# START OF GIVEN PASSAGE
Text Mining Terminologies
- Document is a sentence. For example, " Four score and seven years ago our fathers brought forth on this continent, a new nation, conceived in Liberty, and dedicated to the proposition that all men are created equal."
- Tokens represent words. For example: "nation", "Liberty", "men".
- Terms may represent single words or multiword units, such as “civil war”
- Corpus is a collection of documents (database). For example, A corpus contains 16 documents (16 txt files).
- Document Term Matrix is a matrix consisting of documents in a row and terms in columns
Example of document term matrix :
6. Sparse terms - Terms occurring only in very few documents (Sentences).
7. Tokenization - It is the process to divide unstructured data into tokens such as words, phrase, keywords etc.
8. Stemming - For example, "interesting", "interest" and "interested" are all stemmed to "interest". After that, we can stem to their original forms, so that the words would look "normal".
# END OF GIVEN PASSAGE
# START OF SOURCE MATERIAL
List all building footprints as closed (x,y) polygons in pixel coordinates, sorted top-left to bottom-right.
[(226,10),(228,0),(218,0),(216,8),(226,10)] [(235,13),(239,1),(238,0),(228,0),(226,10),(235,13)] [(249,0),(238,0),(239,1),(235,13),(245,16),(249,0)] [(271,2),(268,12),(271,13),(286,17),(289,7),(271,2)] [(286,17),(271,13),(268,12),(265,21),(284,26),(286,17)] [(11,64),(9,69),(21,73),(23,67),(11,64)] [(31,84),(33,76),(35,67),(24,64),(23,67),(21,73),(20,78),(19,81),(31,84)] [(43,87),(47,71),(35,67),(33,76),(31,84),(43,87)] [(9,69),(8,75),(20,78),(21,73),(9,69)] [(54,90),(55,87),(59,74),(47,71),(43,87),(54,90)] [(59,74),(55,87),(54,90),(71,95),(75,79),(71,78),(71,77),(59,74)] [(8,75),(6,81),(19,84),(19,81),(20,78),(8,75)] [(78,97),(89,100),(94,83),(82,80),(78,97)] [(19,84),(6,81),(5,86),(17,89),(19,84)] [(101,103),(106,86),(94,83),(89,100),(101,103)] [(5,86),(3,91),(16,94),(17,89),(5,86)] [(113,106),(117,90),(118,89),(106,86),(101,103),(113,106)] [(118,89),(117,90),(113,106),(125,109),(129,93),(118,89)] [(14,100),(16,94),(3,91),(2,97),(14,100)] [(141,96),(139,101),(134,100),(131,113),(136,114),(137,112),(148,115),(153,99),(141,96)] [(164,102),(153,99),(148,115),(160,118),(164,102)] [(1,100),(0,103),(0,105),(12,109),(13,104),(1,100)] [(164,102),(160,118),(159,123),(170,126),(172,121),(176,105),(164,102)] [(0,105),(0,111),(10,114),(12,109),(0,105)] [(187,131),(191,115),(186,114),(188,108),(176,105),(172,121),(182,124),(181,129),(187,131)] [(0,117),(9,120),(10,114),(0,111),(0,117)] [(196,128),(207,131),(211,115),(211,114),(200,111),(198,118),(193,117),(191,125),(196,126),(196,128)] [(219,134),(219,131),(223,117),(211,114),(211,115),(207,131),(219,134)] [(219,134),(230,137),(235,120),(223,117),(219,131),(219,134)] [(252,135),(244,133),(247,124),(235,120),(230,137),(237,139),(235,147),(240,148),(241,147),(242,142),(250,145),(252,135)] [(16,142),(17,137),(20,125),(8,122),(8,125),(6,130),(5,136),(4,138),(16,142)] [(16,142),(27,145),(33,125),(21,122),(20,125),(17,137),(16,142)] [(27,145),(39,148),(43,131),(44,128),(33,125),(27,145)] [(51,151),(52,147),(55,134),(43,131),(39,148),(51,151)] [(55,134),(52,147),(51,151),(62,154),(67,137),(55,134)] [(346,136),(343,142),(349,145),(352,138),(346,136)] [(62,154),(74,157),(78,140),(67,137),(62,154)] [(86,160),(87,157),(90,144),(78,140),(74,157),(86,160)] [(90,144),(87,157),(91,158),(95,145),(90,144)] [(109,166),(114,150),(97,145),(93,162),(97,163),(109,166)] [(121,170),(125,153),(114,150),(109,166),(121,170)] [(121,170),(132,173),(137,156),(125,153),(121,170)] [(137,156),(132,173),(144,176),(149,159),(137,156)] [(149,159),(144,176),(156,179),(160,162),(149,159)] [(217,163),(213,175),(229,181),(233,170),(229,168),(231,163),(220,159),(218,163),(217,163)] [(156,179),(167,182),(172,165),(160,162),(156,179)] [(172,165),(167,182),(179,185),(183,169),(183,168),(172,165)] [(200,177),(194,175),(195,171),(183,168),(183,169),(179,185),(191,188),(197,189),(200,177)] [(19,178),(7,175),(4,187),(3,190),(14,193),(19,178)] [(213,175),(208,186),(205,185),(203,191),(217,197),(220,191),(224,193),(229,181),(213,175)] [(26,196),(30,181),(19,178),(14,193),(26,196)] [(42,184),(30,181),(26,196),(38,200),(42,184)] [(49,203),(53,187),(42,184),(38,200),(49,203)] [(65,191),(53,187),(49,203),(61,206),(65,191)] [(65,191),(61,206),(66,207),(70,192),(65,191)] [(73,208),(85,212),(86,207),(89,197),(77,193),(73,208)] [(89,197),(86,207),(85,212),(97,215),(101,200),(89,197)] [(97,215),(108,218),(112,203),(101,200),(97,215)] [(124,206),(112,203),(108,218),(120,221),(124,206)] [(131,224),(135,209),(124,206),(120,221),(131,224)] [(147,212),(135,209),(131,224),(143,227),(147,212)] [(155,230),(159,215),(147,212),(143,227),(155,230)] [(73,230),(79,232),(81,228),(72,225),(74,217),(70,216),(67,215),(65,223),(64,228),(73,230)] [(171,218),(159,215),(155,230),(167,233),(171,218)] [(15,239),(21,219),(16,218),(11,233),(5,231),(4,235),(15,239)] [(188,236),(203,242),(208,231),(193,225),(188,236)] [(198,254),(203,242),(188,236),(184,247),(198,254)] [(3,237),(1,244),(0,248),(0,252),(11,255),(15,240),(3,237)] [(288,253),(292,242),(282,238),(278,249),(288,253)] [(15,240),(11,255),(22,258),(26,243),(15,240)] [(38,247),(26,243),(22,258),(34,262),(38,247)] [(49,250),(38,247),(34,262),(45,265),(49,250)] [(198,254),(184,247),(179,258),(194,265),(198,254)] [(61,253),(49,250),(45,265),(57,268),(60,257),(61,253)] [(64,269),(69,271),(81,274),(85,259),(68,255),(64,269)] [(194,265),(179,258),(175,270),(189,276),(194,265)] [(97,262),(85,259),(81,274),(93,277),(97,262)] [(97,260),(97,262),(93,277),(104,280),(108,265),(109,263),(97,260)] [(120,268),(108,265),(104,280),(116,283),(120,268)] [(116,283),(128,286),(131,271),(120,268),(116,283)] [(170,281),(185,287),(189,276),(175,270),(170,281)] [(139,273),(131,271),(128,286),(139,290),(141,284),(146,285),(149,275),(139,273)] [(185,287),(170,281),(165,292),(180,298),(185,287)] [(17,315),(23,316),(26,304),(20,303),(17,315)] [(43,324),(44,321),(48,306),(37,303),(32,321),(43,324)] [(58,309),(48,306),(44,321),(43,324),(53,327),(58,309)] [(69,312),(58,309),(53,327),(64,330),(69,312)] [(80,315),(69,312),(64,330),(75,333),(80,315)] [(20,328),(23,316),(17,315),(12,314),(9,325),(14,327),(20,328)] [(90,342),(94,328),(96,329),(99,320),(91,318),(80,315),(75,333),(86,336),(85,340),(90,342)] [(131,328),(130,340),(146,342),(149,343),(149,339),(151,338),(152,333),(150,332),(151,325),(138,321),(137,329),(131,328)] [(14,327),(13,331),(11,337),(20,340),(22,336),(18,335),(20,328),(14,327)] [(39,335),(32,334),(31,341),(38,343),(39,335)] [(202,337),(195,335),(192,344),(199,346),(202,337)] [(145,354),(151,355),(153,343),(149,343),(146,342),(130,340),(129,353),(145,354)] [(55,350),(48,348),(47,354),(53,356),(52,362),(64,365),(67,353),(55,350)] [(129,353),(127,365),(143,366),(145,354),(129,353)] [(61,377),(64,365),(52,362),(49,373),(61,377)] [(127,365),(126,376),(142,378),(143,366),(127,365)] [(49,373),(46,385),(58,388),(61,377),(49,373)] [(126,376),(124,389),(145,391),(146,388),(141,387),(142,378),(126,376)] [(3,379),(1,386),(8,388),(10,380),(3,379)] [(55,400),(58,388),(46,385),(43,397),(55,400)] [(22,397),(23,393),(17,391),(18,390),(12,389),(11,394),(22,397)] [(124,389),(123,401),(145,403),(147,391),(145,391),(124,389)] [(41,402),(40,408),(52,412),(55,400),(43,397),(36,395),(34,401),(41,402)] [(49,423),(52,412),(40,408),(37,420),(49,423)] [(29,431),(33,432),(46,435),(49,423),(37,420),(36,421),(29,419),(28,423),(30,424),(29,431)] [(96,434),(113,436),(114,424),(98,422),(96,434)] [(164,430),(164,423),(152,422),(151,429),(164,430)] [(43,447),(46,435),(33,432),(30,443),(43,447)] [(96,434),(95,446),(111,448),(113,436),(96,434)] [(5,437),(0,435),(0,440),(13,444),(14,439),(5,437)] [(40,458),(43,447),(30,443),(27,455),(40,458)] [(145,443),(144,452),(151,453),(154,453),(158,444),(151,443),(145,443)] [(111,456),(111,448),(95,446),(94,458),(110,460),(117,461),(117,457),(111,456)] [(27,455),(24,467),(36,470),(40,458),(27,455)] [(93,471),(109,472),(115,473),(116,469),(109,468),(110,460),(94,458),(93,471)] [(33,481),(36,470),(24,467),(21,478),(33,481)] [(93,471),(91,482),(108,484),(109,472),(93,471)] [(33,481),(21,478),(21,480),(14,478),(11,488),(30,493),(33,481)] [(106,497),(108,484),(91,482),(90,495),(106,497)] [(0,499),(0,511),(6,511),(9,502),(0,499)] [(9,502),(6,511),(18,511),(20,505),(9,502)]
# END OF SOURCE MATERIAL
WHAT YOU NEED TO DO
a. Answer these questions about the text mining glossary, using the facts it states.
(i) What is a corpus?
(ii) What are sparse terms?
(iii) To what word are "interesting", "interest", and "interested" all stemmed?
b. Write out the part of the glossary that opens with the words containing "- Tokens represent" and closes with "(16 txt files).", swapping "documents" for "texts" each time it appears.

RESULTS FOR EACH TASK
a.
(i) A corpus is a collection of documents (database).
(ii) Sparse terms are terms occurring only in very few documents (sentences).
(iii) They are all stemmed to "interest".

b.
- Tokens represent words. For example: "nation", "Liberty", "men".
- Terms may represent single words or multiword units, such as “civil war”
- Corpus is a collection of texts (database). For example, A corpus contains 16 texts (16 txt files).